Misdiagnosis could have several adverse consequences,includes; a) partial or complete failure to treat an infection, b)failure accurately to identify or treat the presenting infection, c) exposure to the risks of antibacterials without benefit when no treatable bacterial infection is present, and d) failure to recognize that an infection might be a manifestation of underlying disease (e.g. sepsis in diabetes mellitus).3

Antimicrobial drug resistance is a rapidly increasing global problemand the prevalence varies widely among countries.26,27 Prevalence of resistance is positively correlated with using drugs obtained without prescriptions, leftover drugs from treatment courses previously prescribed or drugs obtained from relatives or friends.
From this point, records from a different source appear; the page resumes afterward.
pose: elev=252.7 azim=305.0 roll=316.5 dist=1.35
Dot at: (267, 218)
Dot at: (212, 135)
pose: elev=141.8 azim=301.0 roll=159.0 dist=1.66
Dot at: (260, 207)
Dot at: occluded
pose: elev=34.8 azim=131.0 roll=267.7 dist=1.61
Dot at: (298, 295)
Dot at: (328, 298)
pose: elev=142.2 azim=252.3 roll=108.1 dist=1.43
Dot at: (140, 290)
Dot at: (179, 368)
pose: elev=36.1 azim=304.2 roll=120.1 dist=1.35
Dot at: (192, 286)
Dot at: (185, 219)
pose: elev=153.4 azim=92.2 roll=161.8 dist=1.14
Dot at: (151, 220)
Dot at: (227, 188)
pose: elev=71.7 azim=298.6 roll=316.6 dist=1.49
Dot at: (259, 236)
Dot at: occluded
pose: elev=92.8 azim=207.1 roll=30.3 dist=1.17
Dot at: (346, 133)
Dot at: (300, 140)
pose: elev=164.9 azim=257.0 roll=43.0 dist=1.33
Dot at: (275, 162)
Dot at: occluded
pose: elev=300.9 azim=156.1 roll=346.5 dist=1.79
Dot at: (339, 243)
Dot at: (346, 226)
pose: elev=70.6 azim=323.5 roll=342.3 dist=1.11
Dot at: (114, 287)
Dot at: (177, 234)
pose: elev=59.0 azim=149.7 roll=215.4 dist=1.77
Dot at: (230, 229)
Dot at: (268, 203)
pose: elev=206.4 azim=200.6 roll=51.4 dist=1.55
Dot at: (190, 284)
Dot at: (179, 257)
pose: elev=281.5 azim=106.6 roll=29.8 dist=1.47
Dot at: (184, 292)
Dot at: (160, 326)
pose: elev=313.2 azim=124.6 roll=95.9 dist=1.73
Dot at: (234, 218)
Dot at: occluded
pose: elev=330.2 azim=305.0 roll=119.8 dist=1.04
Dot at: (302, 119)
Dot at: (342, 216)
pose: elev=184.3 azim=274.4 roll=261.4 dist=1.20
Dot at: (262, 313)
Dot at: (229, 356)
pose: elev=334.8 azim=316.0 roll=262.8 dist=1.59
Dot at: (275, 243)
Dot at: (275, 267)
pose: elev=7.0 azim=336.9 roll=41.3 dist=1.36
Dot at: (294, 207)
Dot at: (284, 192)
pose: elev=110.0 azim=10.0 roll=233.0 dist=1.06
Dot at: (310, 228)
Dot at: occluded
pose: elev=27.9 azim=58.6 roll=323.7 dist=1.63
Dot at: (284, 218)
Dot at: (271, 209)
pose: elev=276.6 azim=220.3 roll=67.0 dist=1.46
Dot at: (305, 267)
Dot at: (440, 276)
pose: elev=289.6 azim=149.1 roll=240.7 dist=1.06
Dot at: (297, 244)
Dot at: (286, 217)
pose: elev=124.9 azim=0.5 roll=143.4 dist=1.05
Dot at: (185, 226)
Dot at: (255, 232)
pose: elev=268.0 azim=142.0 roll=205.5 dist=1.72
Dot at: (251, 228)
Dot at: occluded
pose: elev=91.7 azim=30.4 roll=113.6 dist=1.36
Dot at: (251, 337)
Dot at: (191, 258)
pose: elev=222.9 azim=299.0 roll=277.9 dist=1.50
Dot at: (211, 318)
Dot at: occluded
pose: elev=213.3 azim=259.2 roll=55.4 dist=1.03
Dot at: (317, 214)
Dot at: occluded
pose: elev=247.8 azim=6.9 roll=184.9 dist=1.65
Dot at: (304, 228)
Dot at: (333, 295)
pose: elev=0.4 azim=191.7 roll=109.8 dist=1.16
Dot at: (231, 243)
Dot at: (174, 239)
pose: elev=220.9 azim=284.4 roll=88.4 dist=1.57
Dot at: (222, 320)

The use of leftover drugs may increase antimicrobial drug resistance in the community by exerting selective pressure in the commensal flora.28 Evidence shows that repeated treatment with antimicrobial drugs exerts greater selective pressure on normal bacterial flora than a single course of treatment.29 Consequently, persons who use leftover antimicrobial drugs repeatedly are at greater risk for colonization and infection with drug resistant organisms.28, 29

It is possible that self-medication may alter the type of antimicrobial used for good. For example, if agents used solely for (UTI) were released for self-medication of acute (UTI), then this could result in a lowering of the number of prescriptions of b-lactam agents and trimethoprim which are used systemically for other, sometimes more serious infections. This may be beneficial to the general problem of resistance. Furthermore, the prescription of fewer b-lactams may result in less super-infections with clostridium difficile and Candida spp.3

Antimicrobial drugs from all classes were stored at home. A high percentages of these drugs were self-prescribed (65%). Only 27% were used for current ailments at time of visiting, large proportion of leftover drugs were stored for future use.

Penicillins, Cephalosporins, co-trimoxazole and Erthromycins were widely used for self-medication in Basrah. The high prevalence rates of penicillins and co-trimoxazole have also been reported by other studies.2,11 Higher rates of prevalence of these four drugs in Basrah may be related to the wide use in treatment of community- acquired infections, mostly respiratory and urinary since these drugs are more effective, cheap, and available in authorized an un-authorized drugs outlets.

Influenza, diarrhea, upper respiratory tract infections and tonsillitis were the most common reasons for self medications. These diseases and symptoms are highly recurrent in household members. The recurrence of familiar symptoms after an initial diagnosis by a physician is a common trigger for self-medication. If patients are given simple guidelines, it is likely that they could recognize symptoms of a range of simple recurrent infections which a physician would commonly treat with an antibiotic without microbiological evaluation.3


There are numerous indications of inappropriate storage, self-medication, poor compliance and use of drugs that had been kept beyond their expiry date in Basrah, Iraq. In order to minimize this practice, over-the-counter antimicrobial drugs sales should be restricted. Health education should be given not only to the patients but also the entire general public on the appropriate drug use, safety, expiry date and appropriate storage.

In Basrah, there is a great need to educate and motivate the general public to apply the principle of rational drug use and thus to obtain both economic and health benefits. Leftover drugs should be discarded or should only be taken after consulting a health professional.

Although over-the-counter sale of antimicrobial drugs is illegal in Iraq, people do not abide by the law, therefore it must be reinforced with strict guidelines.


 The author reported no conflict of interest and no funding has been received on this work.